EasyJet founder plans low cost West African airline


The founder of low cost carrier EasyJet, Stelios Haji-Ioannou, is planning to invest US$500 million in a low cost airline headquartered in Ghana’s capital Accra.

“We could link Ghana to 10 or 15 different countries in West Africa,” said Ed Winter, former chief operating officer of EasyJet and a member of the management team of Stelios.

During an interview in Accra on Monday, he told Bloomberg that the team is there to conduct studies into launching the new airline, which would be called Fastjet. “We are looking at 15 aircraft with an investment value of US$500 million.”

Fastjet would fly around five million passengers a year in the West African region.

Stelios will soon announce the results of a feasibility study being done for Rubicon, a cash shell which raised 9 million pounds in December to fund the launch of Fastjet. The Financial Times reports that the study is expected to recommend that the new airline link around six West African countries to Accra.

If Fastjet works out, it will eventually be expanded across the region to become the first pan-African low cost carrier, based on Easyjet’s model, sources close to the study said.

Geoffrey White, CEO of Lonrho Plc, which operates the East African low cost airline Fly540 and which has a 12.7% stake in Rubicon, said he is looking to potentially partner with Stelios in its African operations.
“There’s a very serious plan to make Rubicon into a very serious low-cost carrier,” said David Lenigas, a Rubicon board member and chairman of Lonrho.
“One of the attractions is that West Africa is very poorly served other than with national carriers that don’t have the proper models to do regional low-cost service,” said White.

Saved data entries
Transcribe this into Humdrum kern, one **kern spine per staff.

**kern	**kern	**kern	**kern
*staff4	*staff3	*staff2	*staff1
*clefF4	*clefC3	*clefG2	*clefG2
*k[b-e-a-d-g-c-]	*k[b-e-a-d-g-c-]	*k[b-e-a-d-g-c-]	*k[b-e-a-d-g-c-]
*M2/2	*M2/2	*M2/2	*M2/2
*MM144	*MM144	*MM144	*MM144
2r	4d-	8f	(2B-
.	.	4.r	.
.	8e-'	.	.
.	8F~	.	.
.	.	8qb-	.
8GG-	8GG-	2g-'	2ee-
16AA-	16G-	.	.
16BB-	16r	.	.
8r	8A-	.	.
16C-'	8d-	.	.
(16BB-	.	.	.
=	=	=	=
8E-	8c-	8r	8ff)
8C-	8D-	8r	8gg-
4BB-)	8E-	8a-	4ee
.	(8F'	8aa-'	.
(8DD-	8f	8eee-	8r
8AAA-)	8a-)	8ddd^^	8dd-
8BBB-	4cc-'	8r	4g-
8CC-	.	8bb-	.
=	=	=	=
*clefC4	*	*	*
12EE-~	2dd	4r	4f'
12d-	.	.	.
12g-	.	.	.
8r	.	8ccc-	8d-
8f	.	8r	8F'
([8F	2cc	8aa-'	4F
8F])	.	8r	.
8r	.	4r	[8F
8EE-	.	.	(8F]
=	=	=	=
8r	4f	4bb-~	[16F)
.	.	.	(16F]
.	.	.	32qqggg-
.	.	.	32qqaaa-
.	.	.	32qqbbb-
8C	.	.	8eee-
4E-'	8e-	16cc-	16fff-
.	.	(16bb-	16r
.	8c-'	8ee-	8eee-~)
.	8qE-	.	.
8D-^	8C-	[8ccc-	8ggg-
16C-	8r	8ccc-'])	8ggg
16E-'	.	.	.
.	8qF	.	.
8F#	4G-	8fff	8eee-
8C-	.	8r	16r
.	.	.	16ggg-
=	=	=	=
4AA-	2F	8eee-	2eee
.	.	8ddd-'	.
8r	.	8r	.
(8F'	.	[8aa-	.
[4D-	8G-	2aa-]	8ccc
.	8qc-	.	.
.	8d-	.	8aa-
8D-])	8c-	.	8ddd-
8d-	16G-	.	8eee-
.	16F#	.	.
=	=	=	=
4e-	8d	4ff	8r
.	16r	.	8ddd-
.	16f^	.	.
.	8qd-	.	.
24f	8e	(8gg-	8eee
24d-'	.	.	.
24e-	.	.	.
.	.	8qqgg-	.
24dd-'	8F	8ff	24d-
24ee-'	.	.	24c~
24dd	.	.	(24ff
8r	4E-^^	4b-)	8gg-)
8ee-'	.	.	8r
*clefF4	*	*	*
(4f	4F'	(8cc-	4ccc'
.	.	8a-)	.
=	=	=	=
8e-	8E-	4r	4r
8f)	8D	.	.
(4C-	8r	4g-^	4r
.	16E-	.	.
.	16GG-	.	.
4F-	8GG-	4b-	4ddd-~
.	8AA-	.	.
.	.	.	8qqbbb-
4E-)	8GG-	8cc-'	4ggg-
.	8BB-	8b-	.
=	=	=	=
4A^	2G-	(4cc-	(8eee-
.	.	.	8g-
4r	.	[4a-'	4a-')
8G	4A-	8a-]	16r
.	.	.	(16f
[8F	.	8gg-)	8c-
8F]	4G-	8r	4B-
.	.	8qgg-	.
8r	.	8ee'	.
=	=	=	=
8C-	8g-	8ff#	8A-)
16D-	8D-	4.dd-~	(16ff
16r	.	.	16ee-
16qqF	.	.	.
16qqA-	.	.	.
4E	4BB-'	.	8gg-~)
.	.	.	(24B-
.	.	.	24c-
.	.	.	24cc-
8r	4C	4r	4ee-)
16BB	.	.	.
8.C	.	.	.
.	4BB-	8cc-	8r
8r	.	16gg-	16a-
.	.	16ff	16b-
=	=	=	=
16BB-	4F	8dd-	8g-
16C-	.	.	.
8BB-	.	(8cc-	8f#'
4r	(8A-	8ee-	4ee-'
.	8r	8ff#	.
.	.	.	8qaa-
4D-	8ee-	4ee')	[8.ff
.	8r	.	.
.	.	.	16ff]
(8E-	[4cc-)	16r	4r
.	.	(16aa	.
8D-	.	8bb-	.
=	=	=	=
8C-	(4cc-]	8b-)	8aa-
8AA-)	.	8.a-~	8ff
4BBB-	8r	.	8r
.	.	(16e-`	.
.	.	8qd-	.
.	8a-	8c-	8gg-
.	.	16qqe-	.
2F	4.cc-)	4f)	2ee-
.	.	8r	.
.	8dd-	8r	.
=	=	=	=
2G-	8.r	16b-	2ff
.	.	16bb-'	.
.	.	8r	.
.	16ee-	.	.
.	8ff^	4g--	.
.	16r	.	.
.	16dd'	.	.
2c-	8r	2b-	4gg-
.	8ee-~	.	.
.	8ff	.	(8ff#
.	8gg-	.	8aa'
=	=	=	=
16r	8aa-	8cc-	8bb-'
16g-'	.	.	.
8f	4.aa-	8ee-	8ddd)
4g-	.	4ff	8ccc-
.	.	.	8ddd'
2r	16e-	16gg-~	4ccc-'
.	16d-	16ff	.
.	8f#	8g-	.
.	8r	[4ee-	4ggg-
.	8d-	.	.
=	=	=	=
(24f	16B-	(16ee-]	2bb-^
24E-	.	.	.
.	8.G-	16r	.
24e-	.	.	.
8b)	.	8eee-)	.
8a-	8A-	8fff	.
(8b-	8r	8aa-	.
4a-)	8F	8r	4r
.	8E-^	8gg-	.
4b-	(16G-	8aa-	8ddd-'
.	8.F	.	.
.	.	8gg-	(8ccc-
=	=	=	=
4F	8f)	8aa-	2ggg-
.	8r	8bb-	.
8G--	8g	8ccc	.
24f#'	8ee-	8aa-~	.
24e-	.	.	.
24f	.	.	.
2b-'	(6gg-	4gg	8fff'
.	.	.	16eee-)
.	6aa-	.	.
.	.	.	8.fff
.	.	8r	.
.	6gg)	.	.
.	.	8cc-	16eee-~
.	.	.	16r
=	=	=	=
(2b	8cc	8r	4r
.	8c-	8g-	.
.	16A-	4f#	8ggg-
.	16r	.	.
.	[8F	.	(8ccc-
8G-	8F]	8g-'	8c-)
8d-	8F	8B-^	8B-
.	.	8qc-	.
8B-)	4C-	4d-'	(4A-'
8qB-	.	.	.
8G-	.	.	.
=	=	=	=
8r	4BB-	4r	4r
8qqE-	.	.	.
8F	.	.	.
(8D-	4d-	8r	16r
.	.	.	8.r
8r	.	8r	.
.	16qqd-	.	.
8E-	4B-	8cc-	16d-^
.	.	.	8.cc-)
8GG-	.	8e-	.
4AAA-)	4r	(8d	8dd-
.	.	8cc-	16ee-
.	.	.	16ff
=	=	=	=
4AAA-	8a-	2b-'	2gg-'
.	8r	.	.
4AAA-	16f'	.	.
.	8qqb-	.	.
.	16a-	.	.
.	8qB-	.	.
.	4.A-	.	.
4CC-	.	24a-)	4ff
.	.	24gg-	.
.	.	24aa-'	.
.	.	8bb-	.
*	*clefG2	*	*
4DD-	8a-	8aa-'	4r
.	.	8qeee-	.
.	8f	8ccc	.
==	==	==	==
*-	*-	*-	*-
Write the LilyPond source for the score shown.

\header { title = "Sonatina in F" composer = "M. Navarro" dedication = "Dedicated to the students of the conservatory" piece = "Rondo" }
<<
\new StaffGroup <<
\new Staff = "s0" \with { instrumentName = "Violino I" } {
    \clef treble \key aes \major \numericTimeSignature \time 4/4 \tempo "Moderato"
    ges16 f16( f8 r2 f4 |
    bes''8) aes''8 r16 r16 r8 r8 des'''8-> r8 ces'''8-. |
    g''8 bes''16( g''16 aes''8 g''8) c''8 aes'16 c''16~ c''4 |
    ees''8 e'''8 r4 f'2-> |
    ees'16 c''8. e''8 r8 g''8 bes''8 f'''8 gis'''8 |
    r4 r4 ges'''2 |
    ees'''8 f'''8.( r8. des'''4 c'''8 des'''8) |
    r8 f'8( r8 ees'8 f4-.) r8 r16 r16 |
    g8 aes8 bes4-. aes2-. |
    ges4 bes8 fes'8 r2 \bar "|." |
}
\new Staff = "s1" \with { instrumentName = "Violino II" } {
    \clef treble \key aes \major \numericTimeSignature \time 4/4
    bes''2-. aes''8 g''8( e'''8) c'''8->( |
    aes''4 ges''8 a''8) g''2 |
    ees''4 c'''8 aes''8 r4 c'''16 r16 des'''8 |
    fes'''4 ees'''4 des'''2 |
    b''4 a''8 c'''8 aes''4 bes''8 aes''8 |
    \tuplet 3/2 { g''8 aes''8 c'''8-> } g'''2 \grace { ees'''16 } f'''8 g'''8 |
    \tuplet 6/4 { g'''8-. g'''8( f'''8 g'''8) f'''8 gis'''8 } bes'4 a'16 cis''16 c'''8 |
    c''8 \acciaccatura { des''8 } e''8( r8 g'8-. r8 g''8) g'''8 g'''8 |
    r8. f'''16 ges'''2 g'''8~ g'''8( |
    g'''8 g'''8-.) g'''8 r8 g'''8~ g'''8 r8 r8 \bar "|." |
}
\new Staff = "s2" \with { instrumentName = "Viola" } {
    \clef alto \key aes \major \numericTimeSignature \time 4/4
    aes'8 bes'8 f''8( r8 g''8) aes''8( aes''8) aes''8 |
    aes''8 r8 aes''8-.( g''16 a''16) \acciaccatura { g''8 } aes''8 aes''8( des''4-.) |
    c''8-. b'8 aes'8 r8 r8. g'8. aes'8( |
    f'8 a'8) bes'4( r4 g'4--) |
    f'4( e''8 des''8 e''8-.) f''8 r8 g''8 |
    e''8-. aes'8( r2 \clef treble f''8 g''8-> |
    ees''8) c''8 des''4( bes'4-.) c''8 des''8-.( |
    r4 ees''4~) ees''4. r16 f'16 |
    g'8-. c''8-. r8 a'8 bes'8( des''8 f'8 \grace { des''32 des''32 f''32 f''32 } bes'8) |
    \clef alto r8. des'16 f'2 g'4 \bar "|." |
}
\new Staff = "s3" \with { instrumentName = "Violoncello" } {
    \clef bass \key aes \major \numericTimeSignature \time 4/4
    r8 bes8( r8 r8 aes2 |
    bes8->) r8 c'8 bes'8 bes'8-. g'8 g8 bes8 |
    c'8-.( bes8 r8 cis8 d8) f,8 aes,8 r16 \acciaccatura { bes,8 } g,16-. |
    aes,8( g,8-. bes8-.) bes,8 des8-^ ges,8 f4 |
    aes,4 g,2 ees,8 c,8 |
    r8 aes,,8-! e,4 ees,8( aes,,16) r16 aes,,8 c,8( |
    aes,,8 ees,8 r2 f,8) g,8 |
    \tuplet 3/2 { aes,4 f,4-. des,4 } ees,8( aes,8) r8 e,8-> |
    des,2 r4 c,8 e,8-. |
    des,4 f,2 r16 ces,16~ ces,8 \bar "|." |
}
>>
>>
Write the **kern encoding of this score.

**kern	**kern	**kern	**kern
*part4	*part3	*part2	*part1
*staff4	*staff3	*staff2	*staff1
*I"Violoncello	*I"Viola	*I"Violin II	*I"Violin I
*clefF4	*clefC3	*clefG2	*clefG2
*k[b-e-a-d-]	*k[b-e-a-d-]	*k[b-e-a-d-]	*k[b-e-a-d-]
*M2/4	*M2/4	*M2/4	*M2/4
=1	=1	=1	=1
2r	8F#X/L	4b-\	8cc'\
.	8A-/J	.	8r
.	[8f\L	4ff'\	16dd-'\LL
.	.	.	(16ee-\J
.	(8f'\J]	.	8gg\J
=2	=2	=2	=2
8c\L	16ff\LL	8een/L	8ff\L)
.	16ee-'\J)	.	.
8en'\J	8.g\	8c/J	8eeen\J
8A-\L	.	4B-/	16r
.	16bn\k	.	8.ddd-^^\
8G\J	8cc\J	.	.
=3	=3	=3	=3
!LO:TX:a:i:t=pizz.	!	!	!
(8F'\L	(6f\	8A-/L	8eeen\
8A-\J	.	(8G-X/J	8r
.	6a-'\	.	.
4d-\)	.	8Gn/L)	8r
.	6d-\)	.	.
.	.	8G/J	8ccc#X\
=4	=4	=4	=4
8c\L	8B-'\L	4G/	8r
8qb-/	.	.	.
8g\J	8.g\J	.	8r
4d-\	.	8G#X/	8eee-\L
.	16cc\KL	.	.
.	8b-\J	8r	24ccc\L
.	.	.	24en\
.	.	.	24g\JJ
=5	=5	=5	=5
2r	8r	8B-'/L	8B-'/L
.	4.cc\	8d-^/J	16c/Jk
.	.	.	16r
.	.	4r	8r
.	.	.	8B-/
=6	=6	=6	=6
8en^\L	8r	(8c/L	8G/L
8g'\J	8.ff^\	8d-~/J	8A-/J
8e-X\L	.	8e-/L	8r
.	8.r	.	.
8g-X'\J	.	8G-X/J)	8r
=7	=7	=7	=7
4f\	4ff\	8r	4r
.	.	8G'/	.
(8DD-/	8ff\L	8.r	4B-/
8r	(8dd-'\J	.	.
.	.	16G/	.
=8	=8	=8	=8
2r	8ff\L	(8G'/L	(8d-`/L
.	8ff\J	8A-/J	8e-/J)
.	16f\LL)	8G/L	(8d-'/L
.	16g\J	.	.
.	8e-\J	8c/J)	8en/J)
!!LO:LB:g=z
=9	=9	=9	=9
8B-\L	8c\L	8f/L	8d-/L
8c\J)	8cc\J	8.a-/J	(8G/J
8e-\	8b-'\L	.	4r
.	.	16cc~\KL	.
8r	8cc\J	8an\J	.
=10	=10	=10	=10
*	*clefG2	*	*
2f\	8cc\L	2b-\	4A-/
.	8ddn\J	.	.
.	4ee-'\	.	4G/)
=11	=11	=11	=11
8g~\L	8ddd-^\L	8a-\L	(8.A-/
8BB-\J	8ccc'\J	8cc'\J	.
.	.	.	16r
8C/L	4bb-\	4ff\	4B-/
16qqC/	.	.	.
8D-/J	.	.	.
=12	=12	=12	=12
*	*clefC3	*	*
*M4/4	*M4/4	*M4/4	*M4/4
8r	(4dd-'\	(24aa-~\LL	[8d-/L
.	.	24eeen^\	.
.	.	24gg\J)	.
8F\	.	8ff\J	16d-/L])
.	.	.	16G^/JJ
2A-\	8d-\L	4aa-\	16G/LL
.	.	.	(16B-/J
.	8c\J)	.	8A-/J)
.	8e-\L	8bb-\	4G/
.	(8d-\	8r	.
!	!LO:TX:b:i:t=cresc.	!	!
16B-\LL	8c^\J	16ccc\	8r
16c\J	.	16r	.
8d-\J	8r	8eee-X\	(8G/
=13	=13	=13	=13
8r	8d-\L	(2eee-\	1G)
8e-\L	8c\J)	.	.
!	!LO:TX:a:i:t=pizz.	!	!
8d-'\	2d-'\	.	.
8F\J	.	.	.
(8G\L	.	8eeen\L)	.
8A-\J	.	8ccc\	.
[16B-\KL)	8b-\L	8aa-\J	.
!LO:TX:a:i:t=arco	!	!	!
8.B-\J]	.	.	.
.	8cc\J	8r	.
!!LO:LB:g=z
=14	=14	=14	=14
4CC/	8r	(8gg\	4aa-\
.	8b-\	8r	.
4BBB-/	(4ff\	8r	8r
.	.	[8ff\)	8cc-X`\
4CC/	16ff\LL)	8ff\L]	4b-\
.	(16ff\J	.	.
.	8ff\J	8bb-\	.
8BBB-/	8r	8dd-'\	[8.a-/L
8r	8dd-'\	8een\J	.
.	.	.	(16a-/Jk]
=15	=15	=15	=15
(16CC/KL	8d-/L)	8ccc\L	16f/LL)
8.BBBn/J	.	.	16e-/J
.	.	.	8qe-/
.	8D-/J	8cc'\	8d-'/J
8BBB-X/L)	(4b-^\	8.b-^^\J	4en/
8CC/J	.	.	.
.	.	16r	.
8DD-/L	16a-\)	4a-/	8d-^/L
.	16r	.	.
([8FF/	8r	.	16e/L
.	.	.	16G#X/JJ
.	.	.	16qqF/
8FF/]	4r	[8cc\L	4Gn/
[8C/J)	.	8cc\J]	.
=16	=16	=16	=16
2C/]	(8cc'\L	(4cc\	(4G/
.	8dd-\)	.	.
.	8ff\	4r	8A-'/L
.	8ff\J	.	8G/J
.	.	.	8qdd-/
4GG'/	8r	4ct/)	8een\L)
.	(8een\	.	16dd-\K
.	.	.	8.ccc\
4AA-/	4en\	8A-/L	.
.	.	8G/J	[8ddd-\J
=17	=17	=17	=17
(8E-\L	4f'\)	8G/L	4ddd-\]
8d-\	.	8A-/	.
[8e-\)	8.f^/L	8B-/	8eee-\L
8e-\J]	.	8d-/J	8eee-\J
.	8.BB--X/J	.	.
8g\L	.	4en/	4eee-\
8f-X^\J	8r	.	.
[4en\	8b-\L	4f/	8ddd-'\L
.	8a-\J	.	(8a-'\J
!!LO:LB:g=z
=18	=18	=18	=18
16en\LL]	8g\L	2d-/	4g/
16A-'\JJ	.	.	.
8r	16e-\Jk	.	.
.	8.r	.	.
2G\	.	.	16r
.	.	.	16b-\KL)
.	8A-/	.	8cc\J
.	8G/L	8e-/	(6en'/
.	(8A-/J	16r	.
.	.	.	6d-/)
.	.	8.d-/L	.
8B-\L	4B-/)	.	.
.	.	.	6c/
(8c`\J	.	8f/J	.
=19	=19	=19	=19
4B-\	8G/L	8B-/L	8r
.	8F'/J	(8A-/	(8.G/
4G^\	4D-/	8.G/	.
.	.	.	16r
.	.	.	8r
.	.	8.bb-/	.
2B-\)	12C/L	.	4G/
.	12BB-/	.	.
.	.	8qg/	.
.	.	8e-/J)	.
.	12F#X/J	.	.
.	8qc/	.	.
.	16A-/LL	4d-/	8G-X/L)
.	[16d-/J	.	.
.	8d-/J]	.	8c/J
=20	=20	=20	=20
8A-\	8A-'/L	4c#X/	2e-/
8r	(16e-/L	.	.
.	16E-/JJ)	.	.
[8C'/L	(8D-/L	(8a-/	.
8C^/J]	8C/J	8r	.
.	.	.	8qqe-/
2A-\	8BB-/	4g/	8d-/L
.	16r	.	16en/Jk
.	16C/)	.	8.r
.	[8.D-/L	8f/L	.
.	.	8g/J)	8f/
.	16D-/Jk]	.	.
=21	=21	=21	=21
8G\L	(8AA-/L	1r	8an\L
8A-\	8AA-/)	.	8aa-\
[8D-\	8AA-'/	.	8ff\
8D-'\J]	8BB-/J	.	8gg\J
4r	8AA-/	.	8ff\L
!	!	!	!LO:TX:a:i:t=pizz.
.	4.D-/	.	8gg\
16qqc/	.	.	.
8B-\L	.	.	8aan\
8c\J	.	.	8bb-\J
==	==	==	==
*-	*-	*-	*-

*Exercise objective*
Pick up the article about the planned West African low-cost airline and extend it past its final sentence.

*Exercise response*
In December, Rubicon received exclusive branding rights for Fastjet from EasyGroup for 12 months in exchange for a payment of 480 000 pounds, a 5 per cent stake in the company and further royalty fees, the Financial Times reports.

Recently there has been enormous investment in West African airlines. The region has some of the world’s fastest growing economies – the International Monetary Fund projects that Ghana’s economy will grow 13.5% this year. The International Civil Aviation Organization expects Africans to fly 8% more miles in 2012 and 8.3 % more in 2012, making the continent earth’s fastest-growing for air travel behind Asia and the Middle East. And according to Airline Business magazine, 74% of intra-African routes have no more than one daily flight while around half of African city pairs are underserved.

Consequently, Ghana has attracted other new airlines, including Starbow, which launched domestic operations on September 26 last year using two BAe 146 passenger jets. Starbow recently finalised the lease agreement for two more BAe 146s, which will be delivered in May. The Ghanaian airline is expanding its route network amidst rapid growth.

Starbow said passenger numbers have increased overwhelmingly since it commenced operations. The airline currently serves Kumasi with 16 flights a week, Tamale with 7 flights a week and Takoradi with 5 flights a week.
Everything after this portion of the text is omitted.